Cage also says that it was the broad, physical strokes of comedy that were called for in the Coens' script that attracted him to Raising Arizona. "It's almost like slapstick has become taboo in cinema, that people like Chaplin and Laurel and Hardy have become antiques. But I think there's a lot to be learned from what they did. To make that kind of wild behavior seem real is what I really want to do. I don't want to put any limitations on myself and Raising Arizona gave me the opportunity to be as big as I wanted."

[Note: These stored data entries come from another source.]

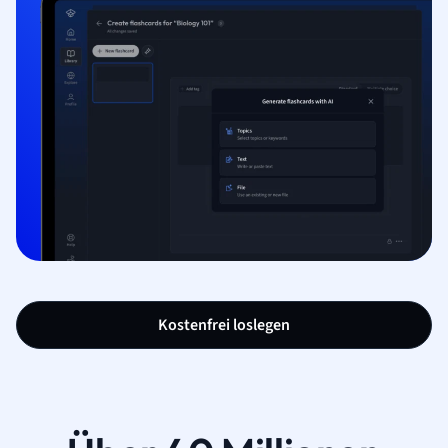
Kostenfrei loslegen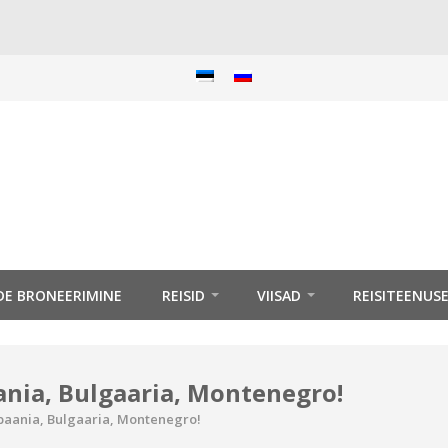
IDE BRONEERIMINE
REISID
VIISAD
REISITEENUS
ania, Bulgaaria, Montenegro!
lbaania, Bulgaaria, Montenegro!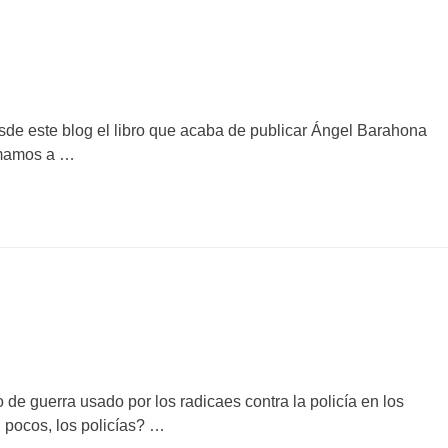
sde este blog el libro que acaba de publicar Ángel Barahona
nimamos a …
 de guerra usado por los radicaes contra la policía en los
n pocos, los policías? …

This actor's one-two punch continued in December when Norman Jewison's Moonstruck opened in New York to rave reviews. Since its debut, the film has garnered six Oscar nominations, yet he was passed over in the Best Actor category (he was nominated for the Golden Globe, though), Cage has received glowing notices for his portrayal of Ronny Cammareri, a one-handed Italian baker who falls for his older brother's outspoken fiancee (Best Actress frontrunner Cher). Though he was taken with playwright John Patrick Shanley's well-crafted screenplay, Cage admits he had certain misgivings about playing an Italian in this very ethnic-flavored film. “I am Italian," he says, "and I find that, in American cinema today, there seems to be a stereotype of Italians, with the hand gestures and the thick accents and this whole mobster image. Just one big-cliche. So when I decided to do Ronny, I also decided I wasn't going to get caught up in any of those claptrap images that Hollywood drums from Italians. I really tried to give the character some dignity."

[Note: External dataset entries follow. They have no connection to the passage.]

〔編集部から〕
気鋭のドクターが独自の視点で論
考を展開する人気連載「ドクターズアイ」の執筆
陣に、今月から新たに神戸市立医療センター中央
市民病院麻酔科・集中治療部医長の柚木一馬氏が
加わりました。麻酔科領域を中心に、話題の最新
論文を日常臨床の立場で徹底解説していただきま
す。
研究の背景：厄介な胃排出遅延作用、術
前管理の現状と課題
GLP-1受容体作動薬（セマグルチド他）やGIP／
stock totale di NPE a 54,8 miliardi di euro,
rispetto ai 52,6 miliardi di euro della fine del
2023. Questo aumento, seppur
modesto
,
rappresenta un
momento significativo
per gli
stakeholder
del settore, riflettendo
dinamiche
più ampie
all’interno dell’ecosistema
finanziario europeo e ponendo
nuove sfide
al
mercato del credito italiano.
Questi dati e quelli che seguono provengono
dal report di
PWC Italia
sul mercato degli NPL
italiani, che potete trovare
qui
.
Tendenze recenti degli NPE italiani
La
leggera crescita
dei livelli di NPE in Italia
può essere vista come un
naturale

His character in Moonstruck is a passionate but chronically depressed baker whose impending marriage was destroyed when his character's butchering duties were distracted by the dramatics of older brother Danny Aiello, leading to the loss of Ronny's hand in an automatic meat slicer. With this bizarre chain of events, Cage says his character was exceedingly difficult to work out. "I wanted to keep him from seeming too selfish or self-pitying. It's hard to play a character that talks about all the hardship and suffering he's been through without making him into a wimp."

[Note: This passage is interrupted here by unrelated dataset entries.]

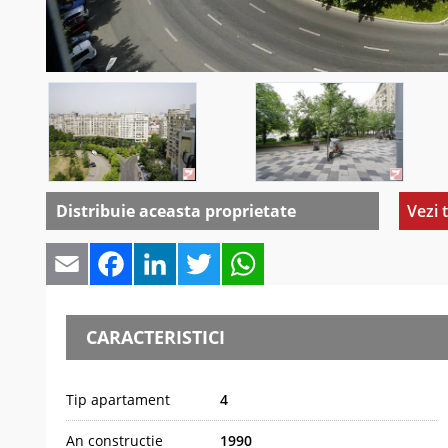
Distribuie aceasta proprietate
Vezi 
Email
Facebook
LinkedIn
Twitter
WhatsApp
CARACTERISTICI
Tip apartament
4
An constructie
1990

Still, Nicolas Cage got it down pat. Now, he says, he couldn't be happier with the final product. "Hopefully," he says, "the movie will make people want to fall in love again, want to be with each other, want to work it out. It could be a medicine for couples that are falling apart. They would see Moonstruck and say 'See? It's alright to be angry with one another, it's alright to argue.' Love is not just about holding hands, y'know.”